I have some problem with my degradome data, the company provided me two files, raw reads and mappable reads (trimmed reads without the adapter), this is the fastQC report of mappable reads for overrepresented sequences:
Sequence Count Percentage Possible Source
AGTTCTACAGTCCGACGATCAGTTCTACAGTCCGACGATCAGTTCTACAGT 8897 0.29136760032893066 Illumina DpnII expression Sequencing Primer (95% over 21bp)
CAGAGTTCTACAGTCCGACGATCCAGAGTTCTACAGTCCGACGATCCAGAG 5043 0.16515306378091463 Illumina DpnII expression Sequencing Primer (100% over 23bp)
GCGACCCCAGGTCAGGCGGGACCACCCGCTGAGTTTAAGCATATCAATAAG 4503 0.14746861911668818 No Hit
GAGTTCTACAGTCCGACGATCGAGTTCTACAGTCCGACGATCGAGTTCTAC 4241 0.1388883885573783 Illumina Small RNA Adapter 1 (95% over 22bp)
AGAGTTCTACAGTCCGACGATCAGAGTTCTACAGTCCGACGATCAGAGTTC 3681 0.1205489644611435 Illumina Small RNA Adapter 1 (96% over 26bp)

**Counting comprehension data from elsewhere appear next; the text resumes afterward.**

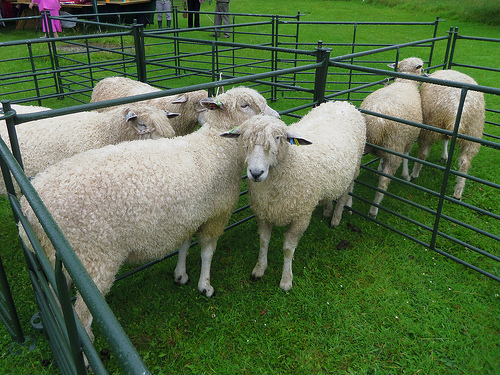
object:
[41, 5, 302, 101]
cage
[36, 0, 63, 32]
dress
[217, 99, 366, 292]
sheep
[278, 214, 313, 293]
front legs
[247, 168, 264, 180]
nose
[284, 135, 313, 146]
ear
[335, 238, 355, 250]
manure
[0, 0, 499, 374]
grass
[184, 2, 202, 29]
pants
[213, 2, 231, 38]
pants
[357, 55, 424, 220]
sheep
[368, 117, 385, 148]
tail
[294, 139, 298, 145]
tag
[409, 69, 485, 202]
sheep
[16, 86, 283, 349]
sheep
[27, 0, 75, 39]
person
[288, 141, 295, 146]
tag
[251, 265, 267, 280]
hooves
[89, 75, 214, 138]
sheep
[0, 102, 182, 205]
sheep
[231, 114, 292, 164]
hair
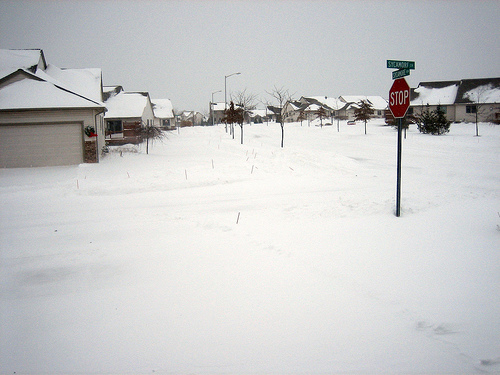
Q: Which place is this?
A: It is a yard.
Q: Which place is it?
A: It is a yard.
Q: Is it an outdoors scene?
A: Yes, it is outdoors.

CAGAGTTCTACAGTCCGACGATCCAGAGTTCTACAGTCCAACGATGGAATT 3234 0.10591017415575608 Illumina DpnII expression Sequencing Primer (100% over 23bp)

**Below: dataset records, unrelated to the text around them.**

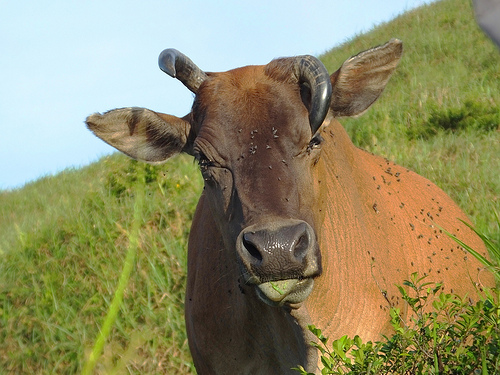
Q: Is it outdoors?
A: Yes, it is outdoors.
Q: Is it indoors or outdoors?
A: It is outdoors.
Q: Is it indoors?
A: No, it is outdoors.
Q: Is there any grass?
A: Yes, there is grass.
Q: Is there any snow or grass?
A: Yes, there is grass.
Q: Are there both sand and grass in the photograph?
A: No, there is grass but no sand.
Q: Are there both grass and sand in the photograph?
A: No, there is grass but no sand.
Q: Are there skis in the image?
A: No, there are no skis.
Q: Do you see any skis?
A: No, there are no skis.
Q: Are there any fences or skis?
A: No, there are no skis or fences.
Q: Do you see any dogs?
A: No, there are no dogs.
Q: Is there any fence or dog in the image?
A: No, there are no dogs or fences.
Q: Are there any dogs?
A: No, there are no dogs.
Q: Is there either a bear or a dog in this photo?
A: No, there are no dogs or bears.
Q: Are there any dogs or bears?
A: No, there are no dogs or bears.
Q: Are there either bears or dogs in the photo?
A: No, there are no dogs or bears.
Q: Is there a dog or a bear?
A: No, there are no dogs or bears.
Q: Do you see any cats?
A: No, there are no cats.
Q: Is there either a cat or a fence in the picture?
A: No, there are no cats or fences.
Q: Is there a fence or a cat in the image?
A: No, there are no cats or fences.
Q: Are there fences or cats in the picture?
A: No, there are no cats or fences.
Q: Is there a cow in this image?
A: Yes, there is a cow.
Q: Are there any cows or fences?
A: Yes, there is a cow.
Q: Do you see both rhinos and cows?
A: No, there is a cow but no rhinos.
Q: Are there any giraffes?
A: No, there are no giraffes.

But the main issue is for sequence length, so the raw reads length is 51 bp, that mean RNA seq + adapter length = 51 bp. but in clean reads (mappable.fq.gz= trimmed reads without adapter ) again about 20 percent of sequence ( 500 000 ) has the SAME length which is 51 bp ( same length before trimming), how it could be possible?
Furthermore, in mappable files about 50 percent of reads could NOT match to target even with 2 allowed mismatch. The length of sequences is 10 to 51 bp
I think these data are not clean reads and there are some adapter remnants in sequences, is it right?